• _EXERCISE DESCRIPTION_:
Please repeat the lines below exactly. Begin with the line containing "Cookies und Widerspruchsrecht bei" and go on through the line containing "z.B. der Login-Status gespeichert".

• _Source records_:
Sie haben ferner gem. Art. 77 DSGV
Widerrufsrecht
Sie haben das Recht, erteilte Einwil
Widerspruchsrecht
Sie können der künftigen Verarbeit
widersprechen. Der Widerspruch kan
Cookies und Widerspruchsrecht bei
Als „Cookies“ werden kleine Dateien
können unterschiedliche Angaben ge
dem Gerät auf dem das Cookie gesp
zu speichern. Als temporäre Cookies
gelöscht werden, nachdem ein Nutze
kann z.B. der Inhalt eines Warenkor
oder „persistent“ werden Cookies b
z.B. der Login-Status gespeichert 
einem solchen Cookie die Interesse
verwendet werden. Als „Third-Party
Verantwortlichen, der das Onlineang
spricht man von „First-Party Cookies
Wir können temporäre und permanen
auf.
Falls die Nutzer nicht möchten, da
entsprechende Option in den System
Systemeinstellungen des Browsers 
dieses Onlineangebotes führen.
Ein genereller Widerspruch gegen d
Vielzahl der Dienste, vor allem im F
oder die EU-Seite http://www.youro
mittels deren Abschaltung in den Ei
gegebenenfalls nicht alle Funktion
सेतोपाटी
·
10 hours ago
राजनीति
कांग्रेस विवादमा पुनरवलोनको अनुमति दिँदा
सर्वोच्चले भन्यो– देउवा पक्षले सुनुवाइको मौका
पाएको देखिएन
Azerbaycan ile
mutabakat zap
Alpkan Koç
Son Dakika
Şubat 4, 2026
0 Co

==

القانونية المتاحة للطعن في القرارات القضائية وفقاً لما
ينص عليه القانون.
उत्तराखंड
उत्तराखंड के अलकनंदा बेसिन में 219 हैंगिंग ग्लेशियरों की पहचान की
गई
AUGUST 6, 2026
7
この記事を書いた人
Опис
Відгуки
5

* * *

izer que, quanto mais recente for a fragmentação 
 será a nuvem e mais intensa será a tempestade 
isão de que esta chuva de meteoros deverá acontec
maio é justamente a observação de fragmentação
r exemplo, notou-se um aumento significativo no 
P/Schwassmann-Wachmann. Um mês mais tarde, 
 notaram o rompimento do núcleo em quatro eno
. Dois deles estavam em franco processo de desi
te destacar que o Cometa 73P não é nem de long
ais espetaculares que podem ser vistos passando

• _RESULT_:
Cookies und Widerspruchsrecht bei
Als „Cookies“ werden kleine Dateien
können unterschiedliche Angaben ge
dem Gerät auf dem das Cookie gesp
zu speichern. Als temporäre Cookies
gelöscht werden, nachdem ein Nutze
kann z.B. der Inhalt eines Warenkor
oder „persistent“ werden Cookies b
z.B. der Login-Status gespeichert 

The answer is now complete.